Rest officially came out on Tuesday, and in the last several days I’ve been doing lots of press interviews and a few radio spots. Today I’ve got two radio interviews, both at Stanford’s video facility.
Radio interviews are interesting craft, and I’m definitely still learning how to do them– but I do feel like I’m getting better. Radio is a medium that doesn’t reward speaking quickly, or giving long, discursive answers to questions; to the contrary, you need to be super-quick, brief, and to the point, without dumbing down your ideas or misrepresenting yourself and your work.
For me, the biggest challenge is being brief, just answering the questions that’s right in front of me, and not jumping immediately to the scientific evidence or historical examples. I love that stuff, and I really enjoys sharing it; but I have to reign it in when I’m on the radio.

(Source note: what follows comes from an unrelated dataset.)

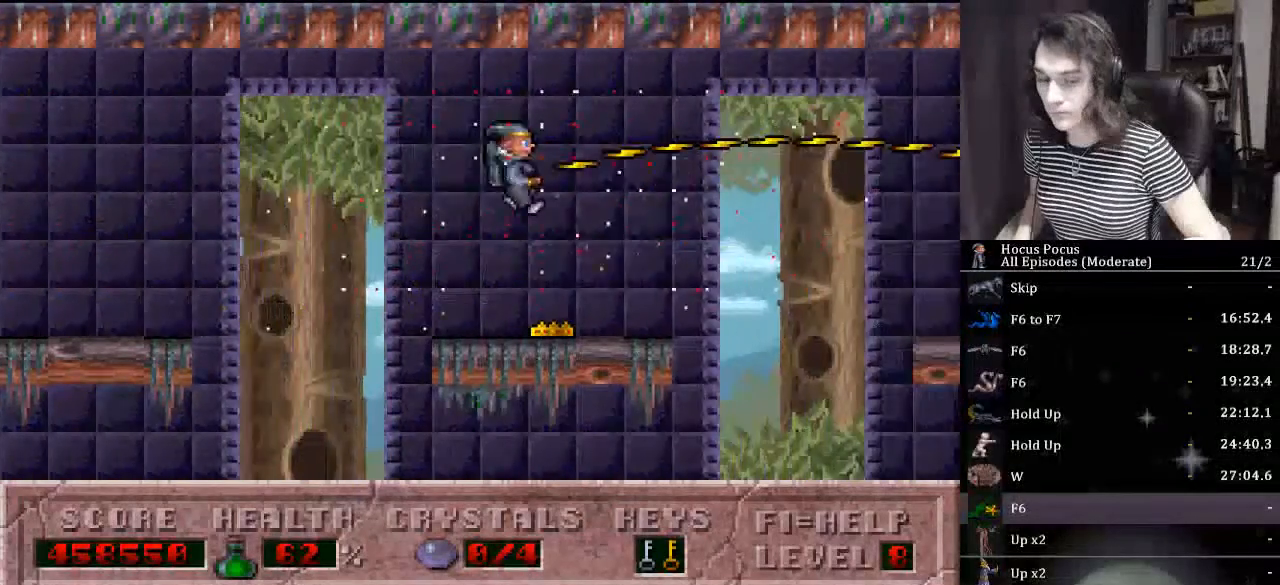
{"keys": ["alt_l", "ctrl_l", "right"], "events": [[167, "right", "down"], [400, "ctrl_l", "down"]]}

Doing a good interview also requires a strong dose of empathetic imagination. You’re sitting in a room that’s windowless, soundproof, and your only companion is a microphone a few inches away from your face. But answering a question well requires imagining the interviewer, and imagining the caller. It’s certainly possible to think of them as just disembodied voices, but I think your answers (my answers) are better if I think of myself as in a conversation, and recognize that I’m actually talking to people.

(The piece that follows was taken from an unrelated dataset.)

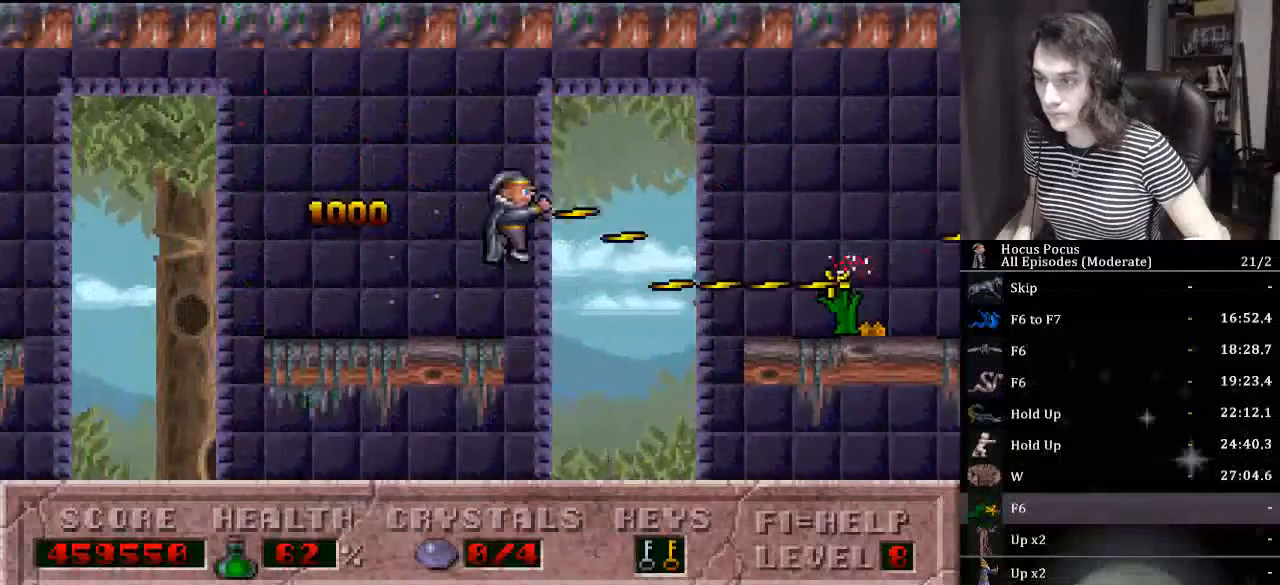
{"keys": ["alt_l", "right"], "events": [[167, "ctrl_l", "up"]]}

But like I said, a lot of good performance is craft. Be bright and upbeat. Speak clearly: all those “umms” and “you knows” and “sort ofs” that we naturally use in everyday conversation, and which we easily filter out of conversation with people across the table, are really noticeable on the air.
Keep your answers short. Let the host decide what direction the interview should go: you may have things you want to make sure you say, but they know their audience, and it’s best to follow their cue.
Use turns of phrase or keywords that are memorable and direct people to the book. (I’m going to tell hosts not to try to pronounce my full name, but instead use the short version, and pronounce it in a way that makes it easier to Google; I’ve looked at search terms people use to find my blog after interviews, and I had no idea there were so many ways to spell (or hear) Alex Soojung-Kim Pang!) Having turns of phrase that you can pull out and use is great for keeping a conversation going, and planting and idea in a listener’s mind.
Remember that even though you’ve talked about this a thousand times (and may have thought about it for thousands of days), your audience is hearing it for the first time, so you should speak to people who haven’t heard about the book or you or the argument.
And keep your answers short. Did I already mention that?